▶ Required task
Convert part of the data below into a Markdown table with the columns Row and Line, numbering each row and leaving out blank lines. Begin at the line that contains "longitude: -80.0359" and stop after the line that contains "latitude: 5.4269".

[Dataset records]

============

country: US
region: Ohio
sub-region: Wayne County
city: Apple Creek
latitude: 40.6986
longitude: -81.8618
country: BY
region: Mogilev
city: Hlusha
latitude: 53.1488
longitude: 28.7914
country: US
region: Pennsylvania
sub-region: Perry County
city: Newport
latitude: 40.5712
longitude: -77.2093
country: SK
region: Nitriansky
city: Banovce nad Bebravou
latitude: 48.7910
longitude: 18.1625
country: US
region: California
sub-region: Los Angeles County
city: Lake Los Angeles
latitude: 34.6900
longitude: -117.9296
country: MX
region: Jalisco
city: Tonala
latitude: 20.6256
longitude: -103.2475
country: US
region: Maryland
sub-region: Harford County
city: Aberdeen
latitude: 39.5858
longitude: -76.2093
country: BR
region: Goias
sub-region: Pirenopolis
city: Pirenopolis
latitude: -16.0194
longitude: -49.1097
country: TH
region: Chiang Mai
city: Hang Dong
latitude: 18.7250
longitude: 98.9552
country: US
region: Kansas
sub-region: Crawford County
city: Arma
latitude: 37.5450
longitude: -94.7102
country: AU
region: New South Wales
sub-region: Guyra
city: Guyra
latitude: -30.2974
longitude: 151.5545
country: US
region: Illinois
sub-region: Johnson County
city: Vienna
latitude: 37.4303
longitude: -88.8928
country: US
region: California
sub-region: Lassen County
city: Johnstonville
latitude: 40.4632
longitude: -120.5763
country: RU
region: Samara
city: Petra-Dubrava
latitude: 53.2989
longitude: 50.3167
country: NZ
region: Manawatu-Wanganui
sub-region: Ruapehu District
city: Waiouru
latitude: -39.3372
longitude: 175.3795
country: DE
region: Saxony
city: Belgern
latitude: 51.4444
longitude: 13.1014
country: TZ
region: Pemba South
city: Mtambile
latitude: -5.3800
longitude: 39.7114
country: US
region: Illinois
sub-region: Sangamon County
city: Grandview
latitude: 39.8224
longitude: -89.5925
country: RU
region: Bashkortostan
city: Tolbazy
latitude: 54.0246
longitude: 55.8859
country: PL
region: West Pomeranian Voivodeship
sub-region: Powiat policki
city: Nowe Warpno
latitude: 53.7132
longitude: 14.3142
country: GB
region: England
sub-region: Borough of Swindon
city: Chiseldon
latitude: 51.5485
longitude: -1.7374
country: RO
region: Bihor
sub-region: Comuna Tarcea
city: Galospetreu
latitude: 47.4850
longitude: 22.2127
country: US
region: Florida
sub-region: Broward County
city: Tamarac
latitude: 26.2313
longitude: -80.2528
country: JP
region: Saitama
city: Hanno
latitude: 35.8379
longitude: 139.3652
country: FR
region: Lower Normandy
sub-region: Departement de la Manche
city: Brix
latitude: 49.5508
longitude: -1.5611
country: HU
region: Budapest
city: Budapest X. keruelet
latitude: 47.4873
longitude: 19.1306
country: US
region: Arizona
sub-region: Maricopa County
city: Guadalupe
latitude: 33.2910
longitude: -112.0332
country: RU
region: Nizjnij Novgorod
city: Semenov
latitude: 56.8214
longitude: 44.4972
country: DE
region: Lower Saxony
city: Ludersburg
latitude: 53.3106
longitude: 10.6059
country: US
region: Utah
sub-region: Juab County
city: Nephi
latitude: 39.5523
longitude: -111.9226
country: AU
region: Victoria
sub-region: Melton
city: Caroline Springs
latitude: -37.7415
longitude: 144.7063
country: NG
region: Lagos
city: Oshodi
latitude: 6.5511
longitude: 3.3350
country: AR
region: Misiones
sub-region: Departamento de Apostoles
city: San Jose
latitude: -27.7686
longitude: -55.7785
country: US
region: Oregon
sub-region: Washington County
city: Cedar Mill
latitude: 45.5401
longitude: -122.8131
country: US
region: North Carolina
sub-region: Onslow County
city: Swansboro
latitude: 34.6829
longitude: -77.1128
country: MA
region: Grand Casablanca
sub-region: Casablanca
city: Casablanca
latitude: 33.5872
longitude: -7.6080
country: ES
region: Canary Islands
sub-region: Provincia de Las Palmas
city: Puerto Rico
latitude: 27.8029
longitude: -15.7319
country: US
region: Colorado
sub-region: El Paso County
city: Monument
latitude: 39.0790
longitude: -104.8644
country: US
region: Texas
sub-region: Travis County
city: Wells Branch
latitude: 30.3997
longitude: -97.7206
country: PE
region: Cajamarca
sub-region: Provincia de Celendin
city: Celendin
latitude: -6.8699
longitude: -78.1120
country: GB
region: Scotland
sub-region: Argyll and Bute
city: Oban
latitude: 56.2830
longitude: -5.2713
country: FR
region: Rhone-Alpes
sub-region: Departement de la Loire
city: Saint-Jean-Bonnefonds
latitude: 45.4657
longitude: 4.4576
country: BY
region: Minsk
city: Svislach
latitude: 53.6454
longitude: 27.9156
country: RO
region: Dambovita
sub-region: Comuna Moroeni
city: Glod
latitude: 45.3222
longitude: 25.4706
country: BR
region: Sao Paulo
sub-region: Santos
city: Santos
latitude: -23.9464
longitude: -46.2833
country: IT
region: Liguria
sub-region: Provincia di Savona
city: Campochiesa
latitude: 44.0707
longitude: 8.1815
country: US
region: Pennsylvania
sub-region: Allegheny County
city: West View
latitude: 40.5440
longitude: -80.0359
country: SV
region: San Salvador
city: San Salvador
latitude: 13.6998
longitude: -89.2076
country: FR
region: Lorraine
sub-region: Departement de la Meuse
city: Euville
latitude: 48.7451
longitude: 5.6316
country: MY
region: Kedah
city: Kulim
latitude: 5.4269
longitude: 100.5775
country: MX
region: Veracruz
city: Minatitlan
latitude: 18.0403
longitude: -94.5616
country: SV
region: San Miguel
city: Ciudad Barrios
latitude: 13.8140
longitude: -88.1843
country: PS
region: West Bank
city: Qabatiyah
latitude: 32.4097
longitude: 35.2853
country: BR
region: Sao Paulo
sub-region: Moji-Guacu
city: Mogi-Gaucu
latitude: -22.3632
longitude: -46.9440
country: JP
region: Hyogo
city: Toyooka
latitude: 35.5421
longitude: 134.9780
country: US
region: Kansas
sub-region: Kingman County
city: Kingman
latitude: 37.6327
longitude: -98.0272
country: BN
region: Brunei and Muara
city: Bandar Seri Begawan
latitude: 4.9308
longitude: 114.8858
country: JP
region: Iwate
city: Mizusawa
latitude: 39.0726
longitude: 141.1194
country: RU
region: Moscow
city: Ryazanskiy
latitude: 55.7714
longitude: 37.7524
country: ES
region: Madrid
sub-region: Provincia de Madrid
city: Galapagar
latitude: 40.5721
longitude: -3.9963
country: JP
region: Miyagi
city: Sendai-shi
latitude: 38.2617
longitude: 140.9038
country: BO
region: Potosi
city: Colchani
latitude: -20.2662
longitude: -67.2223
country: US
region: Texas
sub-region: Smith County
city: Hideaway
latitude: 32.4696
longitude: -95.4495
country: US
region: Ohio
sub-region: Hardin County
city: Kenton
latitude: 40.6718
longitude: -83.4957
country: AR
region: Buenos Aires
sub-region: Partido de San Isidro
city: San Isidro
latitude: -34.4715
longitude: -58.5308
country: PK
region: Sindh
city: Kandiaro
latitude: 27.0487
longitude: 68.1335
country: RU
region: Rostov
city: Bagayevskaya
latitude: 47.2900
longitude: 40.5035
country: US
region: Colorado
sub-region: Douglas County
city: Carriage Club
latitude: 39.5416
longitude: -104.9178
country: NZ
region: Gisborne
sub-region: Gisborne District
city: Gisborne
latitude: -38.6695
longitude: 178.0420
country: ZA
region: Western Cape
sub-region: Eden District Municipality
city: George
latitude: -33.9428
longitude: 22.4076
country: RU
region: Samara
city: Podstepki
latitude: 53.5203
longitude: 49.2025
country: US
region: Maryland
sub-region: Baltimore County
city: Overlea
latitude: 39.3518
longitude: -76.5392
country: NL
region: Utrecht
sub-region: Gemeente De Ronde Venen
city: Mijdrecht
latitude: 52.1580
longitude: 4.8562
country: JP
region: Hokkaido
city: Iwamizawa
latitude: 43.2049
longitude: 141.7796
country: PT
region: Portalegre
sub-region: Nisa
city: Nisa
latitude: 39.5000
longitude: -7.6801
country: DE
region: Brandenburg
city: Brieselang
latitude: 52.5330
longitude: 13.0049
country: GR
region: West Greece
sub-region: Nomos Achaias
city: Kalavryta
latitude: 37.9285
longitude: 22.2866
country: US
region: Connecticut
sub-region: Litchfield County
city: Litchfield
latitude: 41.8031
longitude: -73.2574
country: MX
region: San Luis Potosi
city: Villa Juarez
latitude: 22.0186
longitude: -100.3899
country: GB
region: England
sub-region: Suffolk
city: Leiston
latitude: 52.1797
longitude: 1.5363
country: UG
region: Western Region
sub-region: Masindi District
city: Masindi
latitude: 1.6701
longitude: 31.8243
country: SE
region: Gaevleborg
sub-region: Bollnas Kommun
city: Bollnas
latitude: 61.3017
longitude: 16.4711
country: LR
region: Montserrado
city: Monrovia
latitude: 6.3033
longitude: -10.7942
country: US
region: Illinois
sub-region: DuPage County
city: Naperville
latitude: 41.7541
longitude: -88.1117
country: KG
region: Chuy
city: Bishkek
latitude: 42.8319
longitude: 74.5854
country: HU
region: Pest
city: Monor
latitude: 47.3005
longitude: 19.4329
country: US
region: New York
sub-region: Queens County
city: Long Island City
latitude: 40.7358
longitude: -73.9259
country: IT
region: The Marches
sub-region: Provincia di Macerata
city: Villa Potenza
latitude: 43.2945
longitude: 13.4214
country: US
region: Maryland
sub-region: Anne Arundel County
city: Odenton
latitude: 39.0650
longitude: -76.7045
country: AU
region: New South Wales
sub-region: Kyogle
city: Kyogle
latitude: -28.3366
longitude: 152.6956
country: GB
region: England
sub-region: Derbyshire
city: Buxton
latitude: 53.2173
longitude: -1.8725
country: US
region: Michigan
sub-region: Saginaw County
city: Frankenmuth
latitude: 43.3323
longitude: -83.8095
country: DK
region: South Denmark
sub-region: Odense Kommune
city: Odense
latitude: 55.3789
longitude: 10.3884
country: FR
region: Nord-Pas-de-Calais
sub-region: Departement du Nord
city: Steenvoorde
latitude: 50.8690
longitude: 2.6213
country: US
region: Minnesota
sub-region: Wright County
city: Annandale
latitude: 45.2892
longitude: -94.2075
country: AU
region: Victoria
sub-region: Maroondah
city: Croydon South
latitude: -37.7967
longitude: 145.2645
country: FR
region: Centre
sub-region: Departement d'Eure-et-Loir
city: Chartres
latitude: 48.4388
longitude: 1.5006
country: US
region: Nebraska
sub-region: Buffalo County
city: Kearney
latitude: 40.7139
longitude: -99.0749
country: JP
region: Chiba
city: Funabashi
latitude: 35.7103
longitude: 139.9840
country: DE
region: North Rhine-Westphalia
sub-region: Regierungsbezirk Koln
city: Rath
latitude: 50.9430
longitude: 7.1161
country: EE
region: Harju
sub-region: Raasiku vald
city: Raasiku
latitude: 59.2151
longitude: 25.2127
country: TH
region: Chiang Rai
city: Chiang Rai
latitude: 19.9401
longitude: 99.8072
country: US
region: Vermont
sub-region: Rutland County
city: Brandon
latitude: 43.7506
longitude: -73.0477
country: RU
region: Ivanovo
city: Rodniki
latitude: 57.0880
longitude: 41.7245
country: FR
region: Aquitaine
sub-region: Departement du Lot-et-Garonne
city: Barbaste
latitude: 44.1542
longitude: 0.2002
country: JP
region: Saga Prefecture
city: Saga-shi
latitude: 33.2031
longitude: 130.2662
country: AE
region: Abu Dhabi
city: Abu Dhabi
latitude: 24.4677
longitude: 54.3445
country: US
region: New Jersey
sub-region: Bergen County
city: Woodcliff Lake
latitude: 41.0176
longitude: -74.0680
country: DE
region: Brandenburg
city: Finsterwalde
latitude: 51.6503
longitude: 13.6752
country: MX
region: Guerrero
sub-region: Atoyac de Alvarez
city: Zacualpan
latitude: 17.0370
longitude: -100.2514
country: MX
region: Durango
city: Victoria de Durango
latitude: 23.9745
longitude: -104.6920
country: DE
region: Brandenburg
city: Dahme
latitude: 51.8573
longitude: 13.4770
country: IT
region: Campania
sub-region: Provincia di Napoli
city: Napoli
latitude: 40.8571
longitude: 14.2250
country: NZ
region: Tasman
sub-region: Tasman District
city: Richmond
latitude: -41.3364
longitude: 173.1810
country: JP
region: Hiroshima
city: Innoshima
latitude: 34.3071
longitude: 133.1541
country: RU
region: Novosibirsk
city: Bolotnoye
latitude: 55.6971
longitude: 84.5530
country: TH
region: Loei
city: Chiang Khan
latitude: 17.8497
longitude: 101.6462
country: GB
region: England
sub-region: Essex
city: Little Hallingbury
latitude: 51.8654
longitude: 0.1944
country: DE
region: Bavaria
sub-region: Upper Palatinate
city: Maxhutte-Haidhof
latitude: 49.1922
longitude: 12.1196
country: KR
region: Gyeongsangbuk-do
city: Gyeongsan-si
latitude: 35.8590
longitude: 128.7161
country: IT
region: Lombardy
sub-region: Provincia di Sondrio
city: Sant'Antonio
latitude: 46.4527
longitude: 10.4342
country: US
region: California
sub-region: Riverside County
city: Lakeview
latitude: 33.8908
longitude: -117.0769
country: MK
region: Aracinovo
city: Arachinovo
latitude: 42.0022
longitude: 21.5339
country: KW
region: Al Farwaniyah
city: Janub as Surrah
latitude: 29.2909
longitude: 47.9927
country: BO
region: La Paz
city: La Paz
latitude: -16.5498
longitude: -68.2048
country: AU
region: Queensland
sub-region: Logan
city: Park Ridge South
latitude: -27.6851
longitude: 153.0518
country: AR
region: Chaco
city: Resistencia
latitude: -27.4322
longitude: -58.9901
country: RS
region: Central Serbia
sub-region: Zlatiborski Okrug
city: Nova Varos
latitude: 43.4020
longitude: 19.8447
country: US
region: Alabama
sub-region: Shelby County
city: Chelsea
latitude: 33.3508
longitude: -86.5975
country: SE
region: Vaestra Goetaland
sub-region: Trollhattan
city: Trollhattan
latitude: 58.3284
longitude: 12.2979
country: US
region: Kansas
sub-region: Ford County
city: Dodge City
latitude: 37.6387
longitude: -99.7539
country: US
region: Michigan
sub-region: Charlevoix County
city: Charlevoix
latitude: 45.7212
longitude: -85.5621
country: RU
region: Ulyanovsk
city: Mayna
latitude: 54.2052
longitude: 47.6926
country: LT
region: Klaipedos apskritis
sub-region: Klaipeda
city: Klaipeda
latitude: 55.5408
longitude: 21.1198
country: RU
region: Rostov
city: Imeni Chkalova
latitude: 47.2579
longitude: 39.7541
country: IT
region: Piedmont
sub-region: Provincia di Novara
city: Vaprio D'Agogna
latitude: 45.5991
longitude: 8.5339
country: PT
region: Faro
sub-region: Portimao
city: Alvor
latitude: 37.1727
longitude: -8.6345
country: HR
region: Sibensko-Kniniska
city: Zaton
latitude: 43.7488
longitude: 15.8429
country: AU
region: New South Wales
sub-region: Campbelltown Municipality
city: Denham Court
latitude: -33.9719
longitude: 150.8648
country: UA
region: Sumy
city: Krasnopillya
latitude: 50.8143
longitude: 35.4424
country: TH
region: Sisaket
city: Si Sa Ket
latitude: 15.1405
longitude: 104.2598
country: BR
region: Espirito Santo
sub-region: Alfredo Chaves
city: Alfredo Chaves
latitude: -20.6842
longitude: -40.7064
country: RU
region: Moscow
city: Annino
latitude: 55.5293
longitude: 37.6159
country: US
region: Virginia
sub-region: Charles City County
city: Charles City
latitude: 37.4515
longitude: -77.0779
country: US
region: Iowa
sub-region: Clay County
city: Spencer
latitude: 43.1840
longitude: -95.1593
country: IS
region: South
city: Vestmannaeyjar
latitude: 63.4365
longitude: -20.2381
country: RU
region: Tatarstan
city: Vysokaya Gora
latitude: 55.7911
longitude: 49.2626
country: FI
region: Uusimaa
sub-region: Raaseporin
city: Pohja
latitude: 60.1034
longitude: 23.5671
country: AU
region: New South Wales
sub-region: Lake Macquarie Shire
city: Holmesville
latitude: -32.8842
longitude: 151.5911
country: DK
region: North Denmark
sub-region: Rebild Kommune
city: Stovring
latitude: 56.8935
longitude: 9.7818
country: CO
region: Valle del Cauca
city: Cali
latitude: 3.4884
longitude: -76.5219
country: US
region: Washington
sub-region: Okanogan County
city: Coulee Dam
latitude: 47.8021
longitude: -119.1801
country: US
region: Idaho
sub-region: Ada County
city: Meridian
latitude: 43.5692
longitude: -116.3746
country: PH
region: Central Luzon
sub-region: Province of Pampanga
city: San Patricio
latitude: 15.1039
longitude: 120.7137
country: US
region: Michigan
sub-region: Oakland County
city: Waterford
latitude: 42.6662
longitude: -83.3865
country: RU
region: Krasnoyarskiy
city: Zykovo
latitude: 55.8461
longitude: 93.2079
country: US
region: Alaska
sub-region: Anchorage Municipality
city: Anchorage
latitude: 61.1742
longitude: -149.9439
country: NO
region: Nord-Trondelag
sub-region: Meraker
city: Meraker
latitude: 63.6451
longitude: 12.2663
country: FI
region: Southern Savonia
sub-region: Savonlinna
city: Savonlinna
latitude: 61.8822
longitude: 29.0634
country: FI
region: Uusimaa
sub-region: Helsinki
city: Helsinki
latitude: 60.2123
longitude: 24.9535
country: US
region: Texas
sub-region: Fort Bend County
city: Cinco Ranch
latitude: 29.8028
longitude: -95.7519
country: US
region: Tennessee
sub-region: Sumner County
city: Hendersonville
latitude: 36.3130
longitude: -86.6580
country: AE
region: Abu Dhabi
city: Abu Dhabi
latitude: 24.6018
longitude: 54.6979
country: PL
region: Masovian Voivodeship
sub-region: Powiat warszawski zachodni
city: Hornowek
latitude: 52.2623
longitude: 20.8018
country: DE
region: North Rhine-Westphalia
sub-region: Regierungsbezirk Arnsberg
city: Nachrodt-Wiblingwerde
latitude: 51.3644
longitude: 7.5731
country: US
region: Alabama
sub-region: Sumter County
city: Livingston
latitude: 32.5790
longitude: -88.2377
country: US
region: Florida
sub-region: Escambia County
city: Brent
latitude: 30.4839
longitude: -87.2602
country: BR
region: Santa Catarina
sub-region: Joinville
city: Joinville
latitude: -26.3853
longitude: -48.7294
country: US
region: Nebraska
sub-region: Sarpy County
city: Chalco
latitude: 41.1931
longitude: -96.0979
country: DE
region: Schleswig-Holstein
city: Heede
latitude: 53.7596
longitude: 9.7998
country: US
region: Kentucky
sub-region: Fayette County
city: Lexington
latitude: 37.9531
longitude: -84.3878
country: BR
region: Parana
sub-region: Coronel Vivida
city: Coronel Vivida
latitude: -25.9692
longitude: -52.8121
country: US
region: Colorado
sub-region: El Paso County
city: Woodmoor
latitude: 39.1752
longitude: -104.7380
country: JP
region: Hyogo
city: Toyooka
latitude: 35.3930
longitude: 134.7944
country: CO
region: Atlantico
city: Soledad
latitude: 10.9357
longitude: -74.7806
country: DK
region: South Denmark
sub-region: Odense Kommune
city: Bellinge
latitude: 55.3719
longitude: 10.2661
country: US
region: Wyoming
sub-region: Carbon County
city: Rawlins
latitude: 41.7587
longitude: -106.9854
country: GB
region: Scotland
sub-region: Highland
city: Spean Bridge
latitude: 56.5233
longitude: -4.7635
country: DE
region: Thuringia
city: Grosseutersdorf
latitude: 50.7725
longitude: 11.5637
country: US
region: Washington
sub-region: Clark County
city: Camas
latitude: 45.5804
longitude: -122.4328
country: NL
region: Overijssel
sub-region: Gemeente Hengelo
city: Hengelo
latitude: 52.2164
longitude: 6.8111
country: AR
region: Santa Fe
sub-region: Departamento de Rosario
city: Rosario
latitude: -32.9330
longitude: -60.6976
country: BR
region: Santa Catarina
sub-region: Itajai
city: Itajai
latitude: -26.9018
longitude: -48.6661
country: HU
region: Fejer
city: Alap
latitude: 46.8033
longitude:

============

▶ Solved problem
| Row | Line |
|---|---|
| 1 | longitude: -80.0359 |
| 2 | country: SV |
| 3 | region: San Salvador |
| 4 | city: San Salvador |
| 5 | latitude: 13.6998 |
| 6 | longitude: -89.2076 |
| 7 | country: FR |
| 8 | region: Lorraine |
| 9 | sub-region: Departement de la Meuse |
| 10 | city: Euville |
| 11 | latitude: 48.7451 |
| 12 | longitude: 5.6316 |
| 13 | country: MY |
| 14 | region: Kedah |
| 15 | city: Kulim |
| 16 | latitude: 5.4269 |